# Bios Extracting



## ir_cow (Sep 21, 2008)

so i have a older Powercolor 1950xt i was going to flash to a V7350 but the fact i can't extract the bios does that mean i can't rewrite it too? is there any harm in trying or do you think it would get stuck half way?


any thoughts?


----------



## Kursah (Sep 21, 2008)

Get GPU-Z, the little memory chip icon w/green arrow next to the ATI logo will backup your GPU bios for ya...then go into the ATI section and use thread searching for bios flashing using ATI flashing utilities.

I've been recently flashing my x1950xtx for modified fan speeds...shouldn't be an issue for you to do similar with clocks, one or two voltage settings and fan speeds.


----------



## ir_cow (Sep 21, 2008)

thats the problem cpu-z won't let me, i just get an error.

edit: gpu-z


----------



## sneekypeet (Sep 21, 2008)

Kursah said:


> Get GPU-Z, the little memory chip icon w/green arrow next to the ATI logo will backup your GPU bios for ya...then go into the ATI section and use thread searching for bios flashing using ATI flashing utilities.
> 
> I've been recently flashing my x1950xtx for modified fan speeds...shouldn't be an issue for you to do similar with clocks, one or two voltage settings and fan speeds.



Looks like the OP is trying to flash to a fireGL card!

@ op it can be done with a flash but you will never be able to get it to identify as such. I have heard of success stories with its CAD and rendering bennifits, but if you srent doing either of those, then dont bother.

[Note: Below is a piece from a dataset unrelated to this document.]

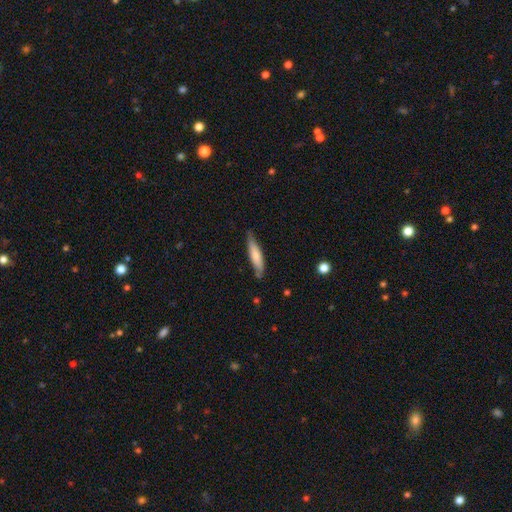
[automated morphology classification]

Assuming you know this but a FireGL is not as good in gaming as the stock card is. If its for resale, take what I said as a warning.....if a customer checks it will still read in any app as the X19xx card it started as.


----------



## Kursah (Sep 21, 2008)

what kind of error? and I am assuming you mean GPU-z...

Well you can make a bootable floppy or cd with the ati flasher utility and backup your bios...I prefer USB drive for bootable flashing device tho. If you have a spare one, go into my GTX 260/280 thread (my sig), and near the bottom is a link for making a USB drive a bootable drive. It works great for vid cards and motherboards for bios flashing, and anything you need to get done in a DOS environment.


----------



## ir_cow (Sep 21, 2008)

this is for my own use since i'v been using the softmod for a year or so but the patchscipts always come months later.


anyways i heard you can use the Firegl bios and it would work find but using the cards bios and changing the ids won't work..err so i hear.

but back to my question if i can't extract the bios in gpu-z than is the bios none flashable?


----------



## sneekypeet (Sep 21, 2008)

I say try DOS as well, no messing it up there.


----------



## ir_cow (Sep 21, 2008)

okay thanks, i'll report back in a day or so as i have to switch back to my 1950 (been using the 4850 since launch)


----------



## ir_cow (Sep 22, 2008)

its telling me "bios reading is not supported on this device"

any ideas?


----------